We’re staying in a house that sits on a hill overlooking the lake. The view from the balcony where I am writing this is beautiful. The sun is shining, the temperature is refreshingly cool at 18, the houses on the opposite bank of the lake are gleaming like pearls and I can hear the chorus of birds from the trees that dot the neighborhood. It’s tempting to say I can live — and die—here but there’s no place like home. I won’t trade my beloved Ispongklong for any promise of paradise because there, at home, I already have Paradise.
We had genuine Bisaya food for dinner for the first time in nearly three weeks: iskabitsi nga tuna, fried lumpia, manok nga kinamunggayan and, of course, rice. QDelia, Alma’s first cousin, who is hosting us with her partner George, brought the kamunggay from her (and Cheking Seares’) native Sibonga, wrapped it in plastic and stored it in the freezer. Such ingenuity could only have come from a true Cebuana.
We passed by the house where Tina Turner lives, coming here. Roger Federer lives farther away, I was told.
I am happy every time I meet a Filipino during this trip. Happier still when he/she’s Bisaya. Yesterday at the train station in Vienna, I met three, including the teenage daughter of one of the two Hepe (Hipe?) sisters from Cogon, Pardo. We rode with the sister with a daughter to Zurich.
When we changed trains somewhere in Liechtenstein, I saw them talking to another Bisaya but I avoided her because she was very talkative, the type you would ask to keep a secret if you want the whole town to know. Besides, I didn’t like the way she had her eyebrows reformatted, char!

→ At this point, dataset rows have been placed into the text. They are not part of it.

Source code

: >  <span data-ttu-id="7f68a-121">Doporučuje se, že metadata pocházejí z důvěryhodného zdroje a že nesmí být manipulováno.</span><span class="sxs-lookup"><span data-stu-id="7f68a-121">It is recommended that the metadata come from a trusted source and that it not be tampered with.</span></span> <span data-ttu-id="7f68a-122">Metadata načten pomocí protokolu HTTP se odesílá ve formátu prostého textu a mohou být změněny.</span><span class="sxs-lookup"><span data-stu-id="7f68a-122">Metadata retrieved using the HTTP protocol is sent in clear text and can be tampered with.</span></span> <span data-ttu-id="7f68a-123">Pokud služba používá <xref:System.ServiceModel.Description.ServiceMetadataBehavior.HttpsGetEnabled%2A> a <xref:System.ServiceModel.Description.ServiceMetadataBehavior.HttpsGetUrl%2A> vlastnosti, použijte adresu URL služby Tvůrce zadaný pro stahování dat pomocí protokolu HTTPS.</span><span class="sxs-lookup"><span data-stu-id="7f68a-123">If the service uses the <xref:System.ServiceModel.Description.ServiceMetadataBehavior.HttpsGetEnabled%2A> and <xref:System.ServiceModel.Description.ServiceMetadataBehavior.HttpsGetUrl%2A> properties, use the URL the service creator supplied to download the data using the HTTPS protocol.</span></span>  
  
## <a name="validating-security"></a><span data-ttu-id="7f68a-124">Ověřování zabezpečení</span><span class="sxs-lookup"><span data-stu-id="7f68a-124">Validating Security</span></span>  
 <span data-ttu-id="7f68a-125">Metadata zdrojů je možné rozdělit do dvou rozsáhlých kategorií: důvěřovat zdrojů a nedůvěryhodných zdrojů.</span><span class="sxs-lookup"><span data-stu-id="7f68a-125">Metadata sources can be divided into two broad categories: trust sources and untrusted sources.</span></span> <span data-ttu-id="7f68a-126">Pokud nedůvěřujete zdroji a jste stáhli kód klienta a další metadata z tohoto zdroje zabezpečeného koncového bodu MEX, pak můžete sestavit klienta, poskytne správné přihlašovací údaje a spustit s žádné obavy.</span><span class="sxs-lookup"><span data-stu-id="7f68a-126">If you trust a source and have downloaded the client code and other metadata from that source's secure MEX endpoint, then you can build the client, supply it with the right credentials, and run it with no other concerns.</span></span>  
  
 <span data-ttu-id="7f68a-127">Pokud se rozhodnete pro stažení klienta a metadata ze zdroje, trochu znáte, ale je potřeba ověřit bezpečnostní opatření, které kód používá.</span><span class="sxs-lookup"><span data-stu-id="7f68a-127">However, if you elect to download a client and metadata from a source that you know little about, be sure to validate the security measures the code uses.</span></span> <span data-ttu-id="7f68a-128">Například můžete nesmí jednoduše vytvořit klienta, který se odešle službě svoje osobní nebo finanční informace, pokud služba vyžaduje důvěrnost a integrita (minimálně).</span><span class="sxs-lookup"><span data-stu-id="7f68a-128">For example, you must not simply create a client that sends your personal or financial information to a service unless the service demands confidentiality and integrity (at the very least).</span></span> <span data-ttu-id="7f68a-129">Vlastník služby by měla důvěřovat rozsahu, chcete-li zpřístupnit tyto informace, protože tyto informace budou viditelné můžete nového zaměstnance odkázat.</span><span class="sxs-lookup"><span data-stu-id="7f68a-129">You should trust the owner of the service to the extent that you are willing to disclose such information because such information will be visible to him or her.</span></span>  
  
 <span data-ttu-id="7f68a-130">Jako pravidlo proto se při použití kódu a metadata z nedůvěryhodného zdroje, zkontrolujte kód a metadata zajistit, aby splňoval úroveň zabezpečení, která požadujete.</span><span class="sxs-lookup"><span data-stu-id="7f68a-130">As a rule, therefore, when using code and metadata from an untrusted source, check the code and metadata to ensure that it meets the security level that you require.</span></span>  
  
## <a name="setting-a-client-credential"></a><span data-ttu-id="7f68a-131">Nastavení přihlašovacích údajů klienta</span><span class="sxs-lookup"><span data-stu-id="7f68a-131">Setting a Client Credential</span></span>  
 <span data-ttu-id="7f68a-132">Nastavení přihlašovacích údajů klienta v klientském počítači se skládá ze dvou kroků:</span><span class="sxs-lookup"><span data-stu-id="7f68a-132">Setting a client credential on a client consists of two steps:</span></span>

There were not enough seats in our replacement train so we spent the remainder of the trip standing. Actually, there was one vacant seat that I could have taken but when the girl seated next to Chico in the first train asked if I wanted to have it, I saw the plea for compassion in her pretty eyes and poor I could only ask her, are you from China? When she assured me that she was not and that she was in fact, a Mongolian, the gentleman in me took over. Sugbuanon gud ta!
Besides, the talkative Bisaya with the grisly reformatted eyebrow was in the adjacent seat.